紫裳男子苦澀一笑,他道,「萬物皆有天敵,我不過是碰見了自己的剋星,一時不慎被對方偷襲,這才受了重傷,神魂因此沉眠,化為普通的狐狸。若非十三娘當年相救,又悉心照料數年,我恐怕已經被仇家碎屍萬段了。如今傷勢大好,專程過來報恩的。我打算在你身邊供你差遣,護你安全,期限五十年。如今凡界修士不多,但也不少,我護著你,比較安全。」
十三娘連忙擺擺手,她不好意思地說道,「這也是湊巧了,報恩什麼的就不用了。」
紫裳男子執拗不肯,十三娘只能將拒絕的話咽回肚子。
想到面前的年輕男子是小白,她養著對方的時候,經常抱著一塊兒吃飯睡覺沐浴,頓時渾身不自在……她也不知道小白還記得多少內容。希望他已經忘了,不然多尷尬。
若是有條地縫,當真想鑽進去把自己埋了。
紫裳男子抿唇笑笑,也不揭穿她的心思。
「小白……不是,道友真實姓名為何?若是一直稱呼你為小白或者道友,感覺略顯生疏。」
男子面色一僵,他道,「我生來無父無母,某種意義上來說,天地便是生父生母。但天地也不會給我取名兒啊,所以,我也不知道自己叫什麼。不過我的朋友一向稱呼我為聖君。」
「聖君?這稱呼聽著便像是尊稱,倒是有些怪怪的。」
十三娘對修真界的瞭解僅限於一號和「仲孫沅」留下的手札筆記,對於「尊稱」也僅僅點位於「尊敬的稱呼」,並沒有將尊稱與實力地位掛鉤,故而沒有多大感觸。

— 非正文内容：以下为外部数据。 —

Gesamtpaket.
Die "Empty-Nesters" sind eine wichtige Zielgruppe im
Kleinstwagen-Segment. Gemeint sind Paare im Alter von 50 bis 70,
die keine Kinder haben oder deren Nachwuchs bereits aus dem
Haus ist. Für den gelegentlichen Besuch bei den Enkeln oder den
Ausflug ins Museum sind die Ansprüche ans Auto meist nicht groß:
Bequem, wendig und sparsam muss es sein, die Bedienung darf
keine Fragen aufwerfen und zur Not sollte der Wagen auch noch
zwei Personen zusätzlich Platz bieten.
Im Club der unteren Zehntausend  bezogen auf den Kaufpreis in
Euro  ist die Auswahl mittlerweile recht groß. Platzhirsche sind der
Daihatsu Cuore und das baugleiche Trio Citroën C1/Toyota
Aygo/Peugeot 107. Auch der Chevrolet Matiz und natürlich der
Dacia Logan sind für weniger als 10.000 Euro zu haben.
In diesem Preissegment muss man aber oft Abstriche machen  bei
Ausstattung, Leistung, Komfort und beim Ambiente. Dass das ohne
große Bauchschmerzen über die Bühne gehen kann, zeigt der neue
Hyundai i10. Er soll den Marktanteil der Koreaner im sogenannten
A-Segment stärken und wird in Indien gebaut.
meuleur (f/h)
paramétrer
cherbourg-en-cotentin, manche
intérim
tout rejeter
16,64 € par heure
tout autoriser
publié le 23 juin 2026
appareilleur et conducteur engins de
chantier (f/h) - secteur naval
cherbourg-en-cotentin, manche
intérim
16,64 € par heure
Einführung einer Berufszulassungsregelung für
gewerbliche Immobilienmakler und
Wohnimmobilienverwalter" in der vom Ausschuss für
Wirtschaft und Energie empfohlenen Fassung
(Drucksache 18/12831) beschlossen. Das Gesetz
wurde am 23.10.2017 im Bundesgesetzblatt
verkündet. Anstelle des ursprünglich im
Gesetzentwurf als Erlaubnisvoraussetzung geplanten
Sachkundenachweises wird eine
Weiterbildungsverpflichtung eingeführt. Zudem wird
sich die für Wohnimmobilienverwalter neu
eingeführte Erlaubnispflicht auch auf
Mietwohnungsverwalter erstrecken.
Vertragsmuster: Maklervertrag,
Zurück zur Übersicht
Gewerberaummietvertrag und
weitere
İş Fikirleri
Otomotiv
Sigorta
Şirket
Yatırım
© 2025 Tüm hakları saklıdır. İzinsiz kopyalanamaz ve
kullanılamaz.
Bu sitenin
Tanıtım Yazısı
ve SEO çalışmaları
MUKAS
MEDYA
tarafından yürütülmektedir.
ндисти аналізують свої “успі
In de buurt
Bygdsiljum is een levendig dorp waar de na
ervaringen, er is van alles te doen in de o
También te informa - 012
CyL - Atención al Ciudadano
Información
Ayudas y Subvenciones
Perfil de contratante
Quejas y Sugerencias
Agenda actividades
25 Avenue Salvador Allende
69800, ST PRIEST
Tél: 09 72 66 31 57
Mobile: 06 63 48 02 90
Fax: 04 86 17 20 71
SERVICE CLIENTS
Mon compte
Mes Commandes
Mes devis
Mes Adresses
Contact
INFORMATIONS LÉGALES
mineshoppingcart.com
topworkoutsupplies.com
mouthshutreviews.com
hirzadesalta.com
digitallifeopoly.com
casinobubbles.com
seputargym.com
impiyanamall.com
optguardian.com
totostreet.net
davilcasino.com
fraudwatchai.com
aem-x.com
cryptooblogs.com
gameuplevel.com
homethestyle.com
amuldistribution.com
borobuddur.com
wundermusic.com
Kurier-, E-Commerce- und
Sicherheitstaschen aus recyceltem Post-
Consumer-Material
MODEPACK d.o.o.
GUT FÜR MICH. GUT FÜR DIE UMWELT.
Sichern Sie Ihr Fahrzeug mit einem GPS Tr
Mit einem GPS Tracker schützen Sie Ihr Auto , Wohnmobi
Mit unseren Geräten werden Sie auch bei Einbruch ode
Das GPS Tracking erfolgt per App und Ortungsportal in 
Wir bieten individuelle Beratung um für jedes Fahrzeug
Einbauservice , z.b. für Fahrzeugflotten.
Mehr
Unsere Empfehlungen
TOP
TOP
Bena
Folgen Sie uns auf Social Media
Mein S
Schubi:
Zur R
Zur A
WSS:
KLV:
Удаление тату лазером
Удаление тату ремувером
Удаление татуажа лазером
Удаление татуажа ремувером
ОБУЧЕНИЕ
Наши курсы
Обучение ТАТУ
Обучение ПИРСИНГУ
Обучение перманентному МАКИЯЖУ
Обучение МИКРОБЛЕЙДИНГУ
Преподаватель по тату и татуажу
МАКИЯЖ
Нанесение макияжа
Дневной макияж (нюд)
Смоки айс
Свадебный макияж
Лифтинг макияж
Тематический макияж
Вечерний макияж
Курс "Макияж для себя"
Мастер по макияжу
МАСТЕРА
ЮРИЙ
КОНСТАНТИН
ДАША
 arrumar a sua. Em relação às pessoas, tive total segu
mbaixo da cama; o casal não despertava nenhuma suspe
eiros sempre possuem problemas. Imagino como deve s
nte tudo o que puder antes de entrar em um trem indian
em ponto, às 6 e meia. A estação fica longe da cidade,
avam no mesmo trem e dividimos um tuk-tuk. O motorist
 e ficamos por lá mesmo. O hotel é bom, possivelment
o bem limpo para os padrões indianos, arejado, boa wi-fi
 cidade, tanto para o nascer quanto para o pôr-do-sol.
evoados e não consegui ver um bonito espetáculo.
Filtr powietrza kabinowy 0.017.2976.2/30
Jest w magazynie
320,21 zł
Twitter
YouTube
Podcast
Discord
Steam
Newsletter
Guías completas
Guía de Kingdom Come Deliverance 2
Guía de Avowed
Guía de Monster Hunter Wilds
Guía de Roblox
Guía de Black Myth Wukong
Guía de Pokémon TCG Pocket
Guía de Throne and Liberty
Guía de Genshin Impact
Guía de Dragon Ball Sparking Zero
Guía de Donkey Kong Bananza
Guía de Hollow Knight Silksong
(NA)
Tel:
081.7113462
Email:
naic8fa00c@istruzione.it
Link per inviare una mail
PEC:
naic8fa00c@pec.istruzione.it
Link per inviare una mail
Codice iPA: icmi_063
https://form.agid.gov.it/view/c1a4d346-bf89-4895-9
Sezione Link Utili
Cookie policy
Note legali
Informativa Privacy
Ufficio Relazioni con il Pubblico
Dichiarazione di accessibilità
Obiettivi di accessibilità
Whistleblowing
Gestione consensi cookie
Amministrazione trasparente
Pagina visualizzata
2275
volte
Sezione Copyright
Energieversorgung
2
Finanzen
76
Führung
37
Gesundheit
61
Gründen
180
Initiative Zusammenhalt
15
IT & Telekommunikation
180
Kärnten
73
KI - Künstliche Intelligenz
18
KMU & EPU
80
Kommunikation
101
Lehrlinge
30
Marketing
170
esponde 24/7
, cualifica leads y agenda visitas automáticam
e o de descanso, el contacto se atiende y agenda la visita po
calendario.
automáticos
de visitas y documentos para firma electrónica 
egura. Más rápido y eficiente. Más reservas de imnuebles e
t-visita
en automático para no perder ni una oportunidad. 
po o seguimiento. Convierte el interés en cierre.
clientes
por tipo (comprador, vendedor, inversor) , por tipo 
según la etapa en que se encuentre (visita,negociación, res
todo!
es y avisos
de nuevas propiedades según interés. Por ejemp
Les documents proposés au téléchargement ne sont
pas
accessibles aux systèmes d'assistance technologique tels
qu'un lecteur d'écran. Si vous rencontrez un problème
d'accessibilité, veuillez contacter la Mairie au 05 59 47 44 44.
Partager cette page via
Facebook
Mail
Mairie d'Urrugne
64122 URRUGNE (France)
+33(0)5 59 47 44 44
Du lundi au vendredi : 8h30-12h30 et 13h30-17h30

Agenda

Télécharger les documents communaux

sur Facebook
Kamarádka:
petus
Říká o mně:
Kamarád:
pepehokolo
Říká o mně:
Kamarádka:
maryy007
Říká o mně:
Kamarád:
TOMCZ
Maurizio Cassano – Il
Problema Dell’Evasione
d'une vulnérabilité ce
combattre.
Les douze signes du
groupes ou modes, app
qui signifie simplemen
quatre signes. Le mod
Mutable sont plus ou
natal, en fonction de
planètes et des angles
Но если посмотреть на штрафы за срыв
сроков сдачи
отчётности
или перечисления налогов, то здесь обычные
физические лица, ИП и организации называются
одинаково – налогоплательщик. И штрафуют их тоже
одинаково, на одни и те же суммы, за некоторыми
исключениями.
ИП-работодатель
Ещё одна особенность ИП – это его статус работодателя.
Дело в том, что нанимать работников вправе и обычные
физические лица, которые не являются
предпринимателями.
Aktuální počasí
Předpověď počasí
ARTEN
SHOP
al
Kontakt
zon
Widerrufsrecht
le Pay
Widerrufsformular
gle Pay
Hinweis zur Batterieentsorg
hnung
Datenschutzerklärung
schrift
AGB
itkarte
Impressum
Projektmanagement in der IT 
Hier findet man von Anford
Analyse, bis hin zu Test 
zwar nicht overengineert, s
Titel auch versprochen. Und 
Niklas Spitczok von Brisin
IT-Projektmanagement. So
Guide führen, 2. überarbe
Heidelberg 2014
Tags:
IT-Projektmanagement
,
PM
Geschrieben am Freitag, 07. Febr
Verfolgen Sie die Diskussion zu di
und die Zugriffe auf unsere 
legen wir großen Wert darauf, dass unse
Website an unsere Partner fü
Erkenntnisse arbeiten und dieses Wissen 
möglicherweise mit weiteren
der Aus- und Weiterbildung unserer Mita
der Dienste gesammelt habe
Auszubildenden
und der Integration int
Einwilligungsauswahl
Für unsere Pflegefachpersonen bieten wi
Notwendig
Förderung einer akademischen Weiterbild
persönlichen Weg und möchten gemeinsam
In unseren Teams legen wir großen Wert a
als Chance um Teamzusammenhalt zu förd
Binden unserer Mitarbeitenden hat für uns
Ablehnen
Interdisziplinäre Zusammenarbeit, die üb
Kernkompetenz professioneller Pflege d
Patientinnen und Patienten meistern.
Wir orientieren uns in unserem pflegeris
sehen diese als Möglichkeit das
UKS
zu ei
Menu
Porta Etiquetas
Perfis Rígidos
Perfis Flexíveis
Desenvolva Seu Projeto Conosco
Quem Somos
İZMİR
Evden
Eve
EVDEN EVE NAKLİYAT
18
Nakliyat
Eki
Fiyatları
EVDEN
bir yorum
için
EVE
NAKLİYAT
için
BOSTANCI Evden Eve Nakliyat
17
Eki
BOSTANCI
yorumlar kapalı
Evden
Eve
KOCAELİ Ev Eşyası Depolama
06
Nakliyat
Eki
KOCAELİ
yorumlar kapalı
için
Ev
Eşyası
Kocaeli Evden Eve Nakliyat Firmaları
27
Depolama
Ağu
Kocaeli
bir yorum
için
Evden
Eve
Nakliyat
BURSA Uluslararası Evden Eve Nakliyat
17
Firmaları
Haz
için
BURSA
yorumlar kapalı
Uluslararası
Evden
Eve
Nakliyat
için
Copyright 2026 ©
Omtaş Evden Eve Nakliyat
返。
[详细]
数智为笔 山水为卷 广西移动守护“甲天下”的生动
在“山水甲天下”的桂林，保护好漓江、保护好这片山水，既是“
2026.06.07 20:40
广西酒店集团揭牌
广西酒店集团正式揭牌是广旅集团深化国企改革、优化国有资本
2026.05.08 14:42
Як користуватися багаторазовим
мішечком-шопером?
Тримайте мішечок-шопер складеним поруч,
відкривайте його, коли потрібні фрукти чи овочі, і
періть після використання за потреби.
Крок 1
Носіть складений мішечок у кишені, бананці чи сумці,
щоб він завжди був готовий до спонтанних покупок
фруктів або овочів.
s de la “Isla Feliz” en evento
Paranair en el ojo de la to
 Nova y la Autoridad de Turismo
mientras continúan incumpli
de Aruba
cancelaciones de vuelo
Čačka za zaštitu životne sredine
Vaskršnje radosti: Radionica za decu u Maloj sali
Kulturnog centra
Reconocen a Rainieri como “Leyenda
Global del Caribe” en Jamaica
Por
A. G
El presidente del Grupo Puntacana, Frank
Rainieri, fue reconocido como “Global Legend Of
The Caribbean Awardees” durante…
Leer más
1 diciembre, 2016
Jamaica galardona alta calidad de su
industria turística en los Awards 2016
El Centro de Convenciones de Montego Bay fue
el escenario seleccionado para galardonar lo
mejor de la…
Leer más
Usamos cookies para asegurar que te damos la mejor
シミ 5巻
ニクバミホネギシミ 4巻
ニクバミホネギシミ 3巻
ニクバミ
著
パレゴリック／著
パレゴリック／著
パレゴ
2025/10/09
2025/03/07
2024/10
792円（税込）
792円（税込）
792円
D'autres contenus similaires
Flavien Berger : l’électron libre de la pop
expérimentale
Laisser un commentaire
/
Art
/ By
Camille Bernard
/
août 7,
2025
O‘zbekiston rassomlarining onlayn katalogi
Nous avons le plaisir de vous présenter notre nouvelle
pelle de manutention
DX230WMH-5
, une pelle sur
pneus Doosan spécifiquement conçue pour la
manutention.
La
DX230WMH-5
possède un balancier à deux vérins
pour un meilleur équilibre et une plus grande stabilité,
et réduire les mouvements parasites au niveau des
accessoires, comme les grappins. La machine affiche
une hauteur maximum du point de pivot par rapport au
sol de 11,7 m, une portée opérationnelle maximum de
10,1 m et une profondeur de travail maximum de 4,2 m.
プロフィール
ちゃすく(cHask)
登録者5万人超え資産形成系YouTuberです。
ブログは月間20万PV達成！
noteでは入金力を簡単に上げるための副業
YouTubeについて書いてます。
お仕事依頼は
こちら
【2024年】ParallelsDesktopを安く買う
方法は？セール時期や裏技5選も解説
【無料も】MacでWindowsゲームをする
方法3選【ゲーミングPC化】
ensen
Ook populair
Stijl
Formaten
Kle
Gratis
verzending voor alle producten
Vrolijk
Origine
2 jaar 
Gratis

紫裳男子笑道,「我也覺得怪異,反而不如你取的小白好聽。」
十三娘面色一紅,又是尷尬又是窘迫。
小白什麼的,一聽就很敷衍,得虧聖君不生氣,反而如此包容。
之前還是十三娘連連詢問,如今改成聖君提問了。
他狐疑地道,「十三娘實力雖然不算極好,但在凡界也算不錯,為何不尋一處靈氣充沛的福地洞天,潛心修煉,反而跑來凡人雜居之處?要知道紅塵雜事多了,容易令人分心。」
十三娘眸色一暗,面色帶著些許的迷茫,她將自己定居在這裡的理由說了一遍。
「一號說我和凡人已經不一樣了,但我覺得天道至公,定然是平等愛著每一個生靈的。修士也好、妖魔也好、凡人也好,全都是天道之下的生靈。眾生萬物,理當愛人愛己。螻蟻尚且偷生,何況人乎?修士比凡人強大,能做的事情也更多。難道對於修士來講,餘生只剩下求仙問道,問鼎長生一個選擇?我既然有能力幫助他們,那便儘量去幫,這也是我尋求的道。」
聖君面色恍惚,半響他才道,「便是這麼一個理,偏偏……有太多人走上了極端的歧路。他們還洋洋得意,不知錯在何處……繼續下去,恐怕世間還有一番浩劫……不知能否渡過?」
天道降下考驗,令世間靈氣流失,這何嘗不是修士自己作死?
太多的修士只愛自己,瘋狂剝奪其他生靈生存的空間,這與天道的公正相違背。
聖君沒想到,自己掩埋心中的「道」,會從另一個實力微薄的修士口中聽到。
知音難覓,更顯珍貴。
十三娘聽得迷迷糊糊,不知聖君在唸叨什麼。
過了一會兒,她低低地道,「你不會……真的打算留下來,保護我五十年吧?」
聖君道,「君子一言,快馬一鞭。」
十三娘道,「雖說是救命之恩,但你也陪伴了我五年,算是兩清了。」
她雖不懂,但也知道時間對於修士來說多重要,有時間不去修煉當什麼保鏢。